Right now, the United States is governed by the Cult of Tolerance. It's is a functional religion with a functional gospel. "Tolerate and be saved." Does this religion allow for religious freedom? Increasingly, we are discovering that the answer is "no". Pastor Louie Giglio was originally supposed to give the benediction at President Obama's inauguration yesterday. However, he was dismissed after a sermon he preached against homosexuality came to light. On the one hand, I don't have a problem with this. It's Obama's gig and he can have whoever he wants give the benediction.

But it does demonstrate that the New Tolerance doesn't really give tolerance to everyone, but only to those who agree with its postmodern presuppositions. How ironic it is when the president talks of equality for his gay brothers while excluding those who disagree with him. The tolerance gospel cannot tolerate anything that disagrees with it because tolerance, unlike faith in Christ, is a work. And works can be enforced by legislation and men with guns. The State can force people to be tolerant. Thus, a tolerance-obsessed culture cannot allow for religious freedom. In contrast, a Christian nation must allow for the freedom of disagreeing religions or it is in some way sub-Christian. That's the paradox. If you say all religions are valid, any religions that disagree with that assertion will be treated as invalid. But if you say that Jesus is the only Way, than all religions will be tolerated.

Thus, may we protect religious freedom for all by insisting on the exclusiveness of Jesus Christ.

Tuesday, January 8, 2013

7 Tenets of a Principled Optimist

In the past, I've described myself as a "principled optimist". Likewise, I made a comment a while back on Facebook that pessimism is the result of bad theology. All that needs a little clarification and I'm just now getting around to defining my terms.

1. A principled Christian optimist is not surprised when hardship comes. In fact, he expects it as the natural consequence of living in sin-cursed world. His optimism is not based on circumstances but perspective.

2. However, the perspective of a principled optimist is not a subjective, relativistic mind-binding. It's not so much about looking on the bright side as it is looking at reality - that is true Reality, the Person of God. A Christian optimist sounds more like Paul than Pollyanna.

3. The Christian optimist rests in the character of God as his source his optimism. He places himself in the stream of Christian thought that adheres, at least on some level, to the theory of  Gottfried Leibniz which states the world that exists is the best of all possible worlds. He also agrees with G.K. Chesterton that the real world is far more magical than any fairy tale.

4. Leibnizian theory: Because God is omniscient (all knowing) He knew all possible worlds and events that He could have brought into being. Because He is omnipotent and sovereign (all powerful) He was perfectly capable of bringing any of those worlds and events into being. But because He is omni-benevolent (all good) He chose to bring into existence the best possible world and events. This is the Christian's basis for optimism.

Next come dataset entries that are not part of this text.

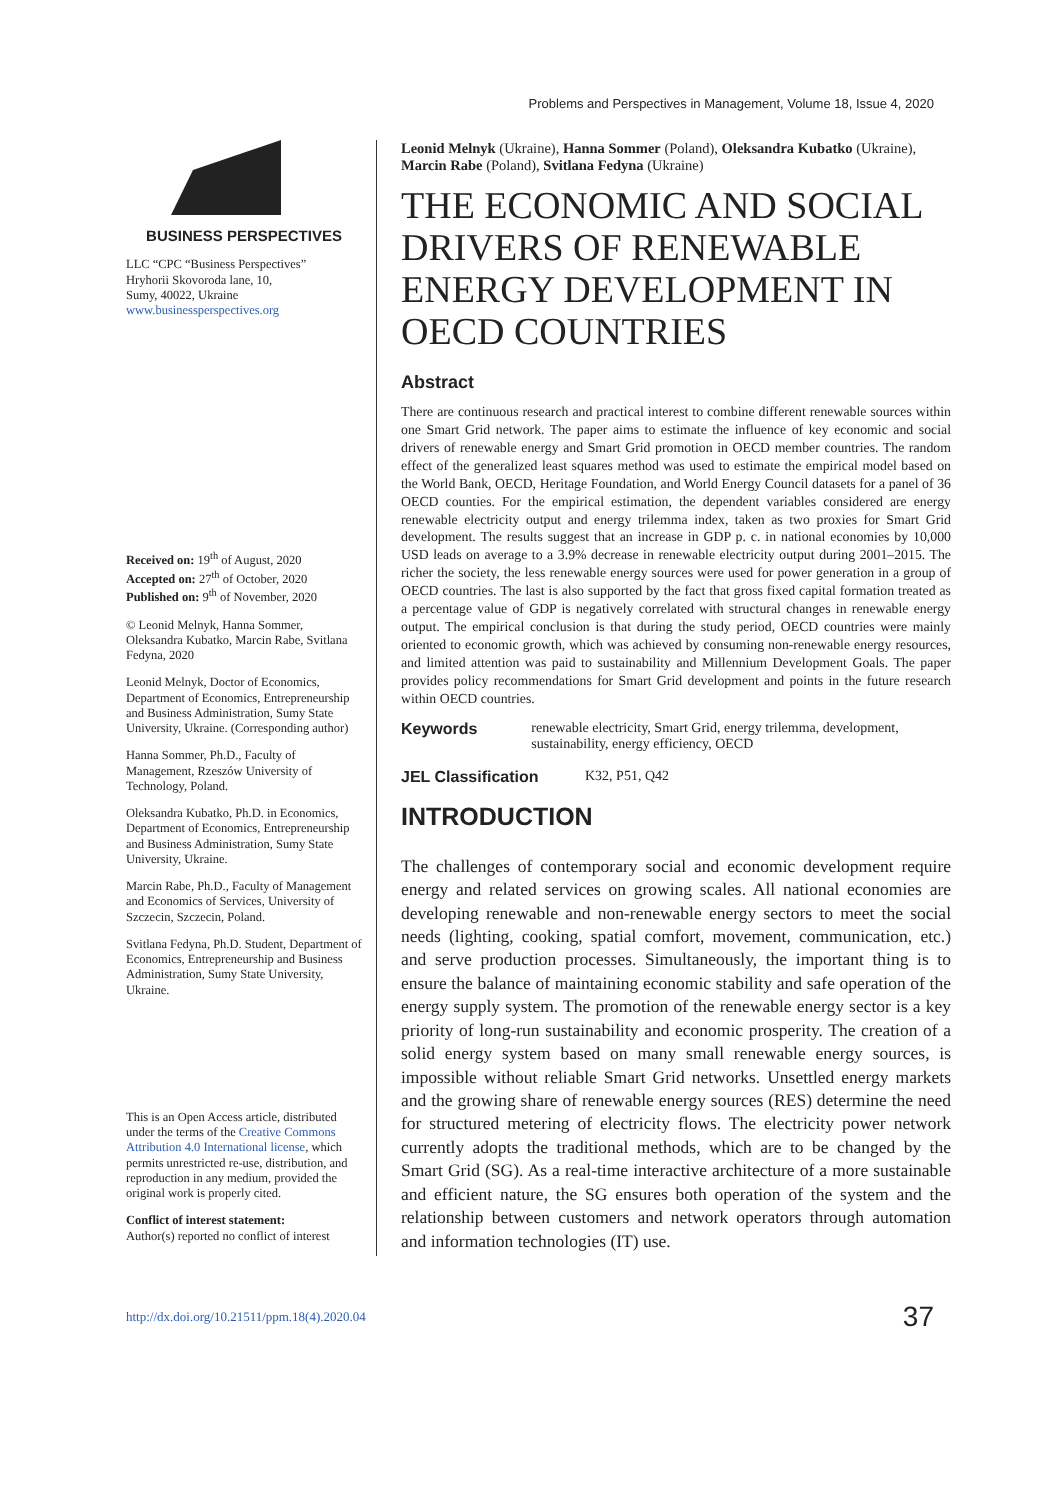Problems and Perspectives in Management, Volume 18, Issue 4, 2020
BUSINESS PERSPECTIVES
LLC “CPC “Business Perspectives”
Hryhorii Skovoroda lane, 10,
Sumy, 40022, Ukraine
www.businessperspectives.org
Received on: 19<sup>th</sup> of August, 2020
Accepted on: 27<sup>th</sup> of October, 2020
Published on: 9<sup>th</sup> of November, 2020
© Leonid Melnyk, Hanna Sommer, Oleksandra Kubatko, Marcin Rabe, Svitlana Fedyna, 2020
Leonid Melnyk, Doctor of Economics, Department of Economics, Entrepreneurship and Business Administration, Sumy State University, Ukraine. (Corresponding author)
Hanna Sommer, Ph.D., Faculty of Management, Rzeszów University of Technology, Poland.
Oleksandra Kubatko, Ph.D. in Economics, Department of Economics, Entrepreneurship and Business Administration, Sumy State University, Ukraine.
Marcin Rabe, Ph.D., Faculty of Management and Economics of Services, University of Szczecin, Szczecin, Poland.
Svitlana Fedyna, Ph.D. Student, Department of Economics, Entrepreneurship and Business Administration, Sumy State University, Ukraine.
This is an Open Access article, distributed under the terms of the Creative Commons Attribution 4.0 International license, which permits unrestricted re-use, distribution, and reproduction in any medium, provided the original work is properly cited.
Conflict of interest statement:
Author(s) reported no conflict of interest
Leonid Melnyk (Ukraine), Hanna Sommer (Poland), Oleksandra Kubatko (Ukraine), Marcin Rabe (Poland), Svitlana Fedyna (Ukraine)
THE ECONOMIC AND SOCIAL DRIVERS OF RENEWABLE ENERGY DEVELOPMENT IN OECD COUNTRIES
Abstract
There are continuous research and practical interest to combine different renewable sources within one Smart Grid network. The paper aims to estimate the influence of key economic and social drivers of renewable energy and Smart Grid promotion in OECD member countries. The random effect of the generalized least squares method was used to estimate the empirical model based on the World Bank, OECD, Heritage Foundation, and World Energy Council datasets for a panel of 36 OECD counties. For the empirical estimation, the dependent variables considered are energy renewable electricity output and energy trilemma index, taken as two proxies for Smart Grid development. The results suggest that an increase in GDP p. c. in national economies by 10,000 USD leads on average to a 3.9% decrease in renewable electricity output during 2001–2015. The richer the society, the less renewable energy sources were used for power generation in a group of OECD countries. The last is also supported by the fact that gross fixed capital formation treated as a percentage value of GDP is negatively correlated with structural changes in renewable energy output. The empirical conclusion is that during the study period, OECD countries were mainly oriented to economic growth, which was achieved by consuming non-renewable energy resources, and limited attention was paid to sustainability and Millennium Development Goals. The paper provides policy recommendations for Smart Grid development and points in the future research within OECD countries.
Keywords renewable electricity, Smart Grid, energy trilemma, development, sustainability, energy efficiency, OECD
JEL Classification K32, P51, Q42
INTRODUCTION
The challenges of contemporary social and economic development require energy and related services on growing scales. All national economies are developing renewable and non-renewable energy sectors to meet the social needs (lighting, cooking, spatial comfort, movement, communication, etc.) and serve production processes. Simultaneously, the important thing is to ensure the balance of maintaining economic stability and safe operation of the energy supply system. The promotion of the renewable energy sector is a key priority of long-run sustainability and economic prosperity. The creation of a solid energy system based on many small renewable energy sources, is impossible without reliable Smart Grid networks. Unsettled energy markets and the growing share of renewable energy sources (RES) determine the need for structured metering of electricity flows. The electricity power network currently adopts the traditional methods, which are to be changed by the Smart Grid (SG). As a real-time interactive architecture of a more sustainable and efficient nature, the SG ensures both operation of the system and the relationship between customers and network operators through automation and information technologies (IT) use.
http://dx.doi.org/10.21511/ppm.18(4).2020.04 37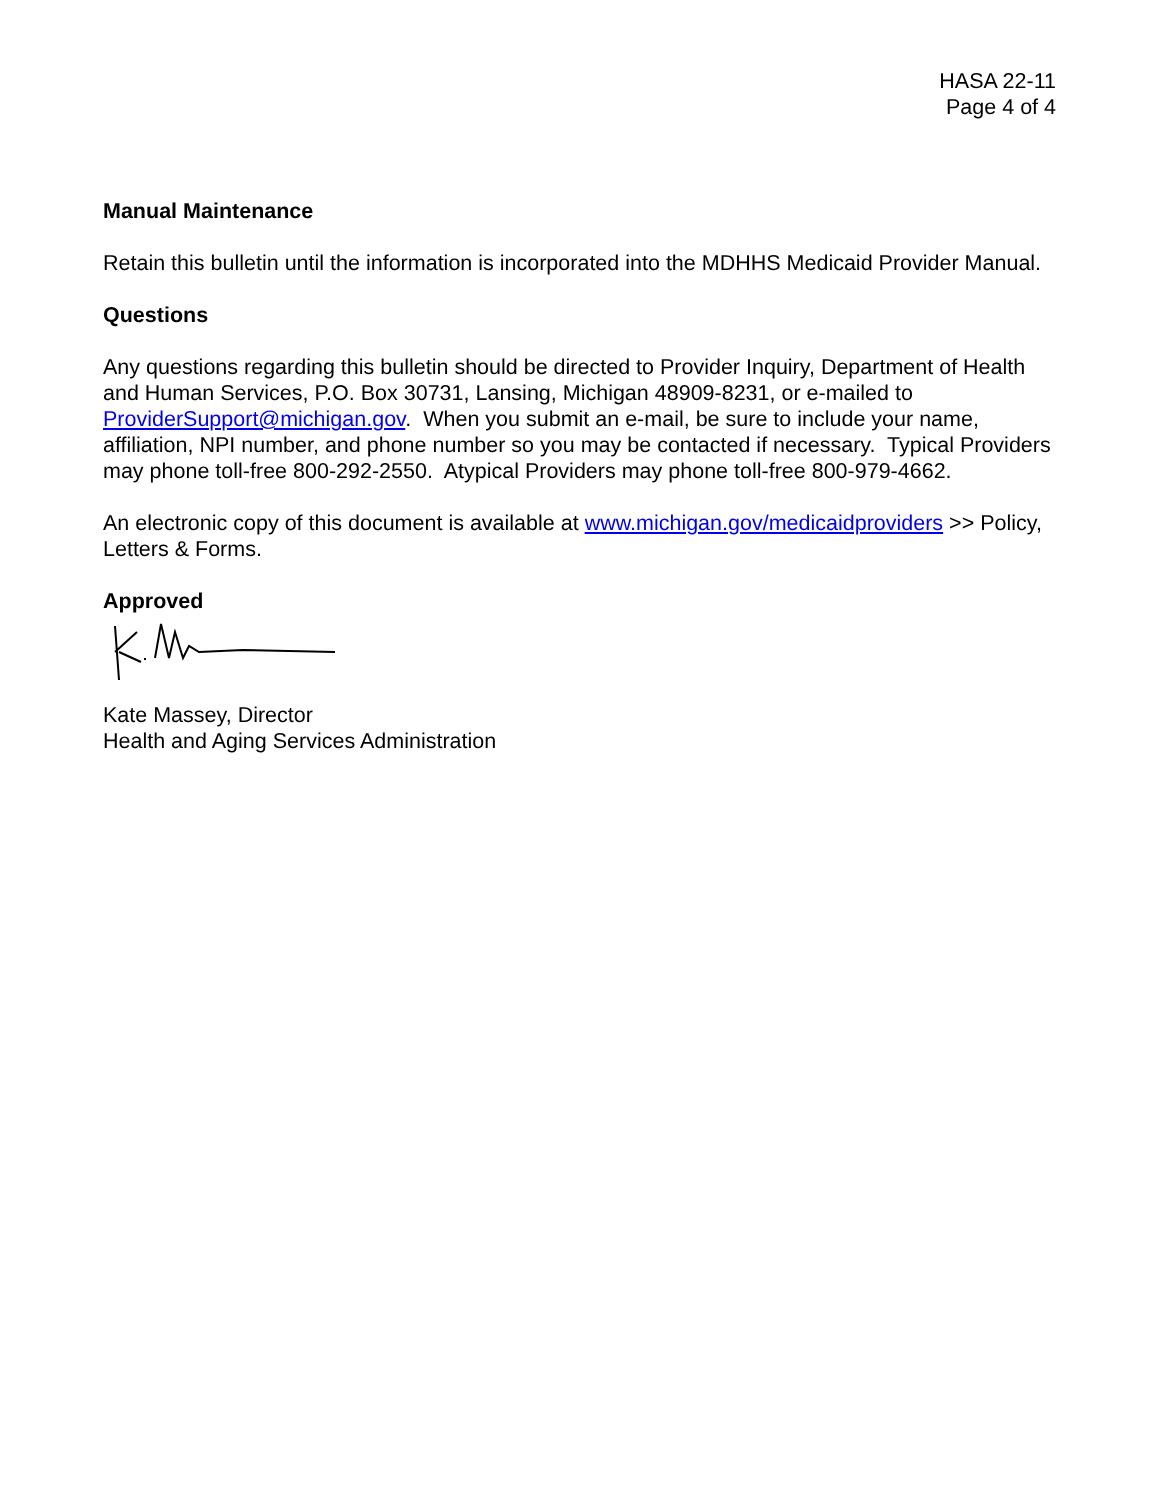HASA 22-11
Page 4 of 4
Manual Maintenance
Retain this bulletin until the information is incorporated into the MDHHS Medicaid Provider Manual.
Questions
Any questions regarding this bulletin should be directed to Provider Inquiry, Department of Health and Human Services, P.O. Box 30731, Lansing, Michigan 48909-8231, or e-mailed to ProviderSupport@michigan.gov. When you submit an e-mail, be sure to include your name, affiliation, NPI number, and phone number so you may be contacted if necessary. Typical Providers may phone toll-free 800-292-2550. Atypical Providers may phone toll-free 800-979-4662.
An electronic copy of this document is available at www.michigan.gov/medicaidproviders >> Policy, Letters & Forms.
Approved
Kate Massey, Director
Health and Aging Services Administration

5. However, the principled optimist also recognizes that God's original world has been corrupted by humanity's fall. But he also recognizes that even the most horrible events ultimately conspire toward the glory of God and the good of humanity. Take for example the most horrific event in human history - the crucifixion of our Lord. It is also in another sense the best event in human history for it brought God glory and humanity redemption.

6. The principled optimists trusts God to work all things together for good, believing that even the most horrid of trials will be used by God to accomplish His ends. Therefore, the Christian can be optimistic even as he faces tribulation.

7. The principled optimist reads Romans 8 a lot.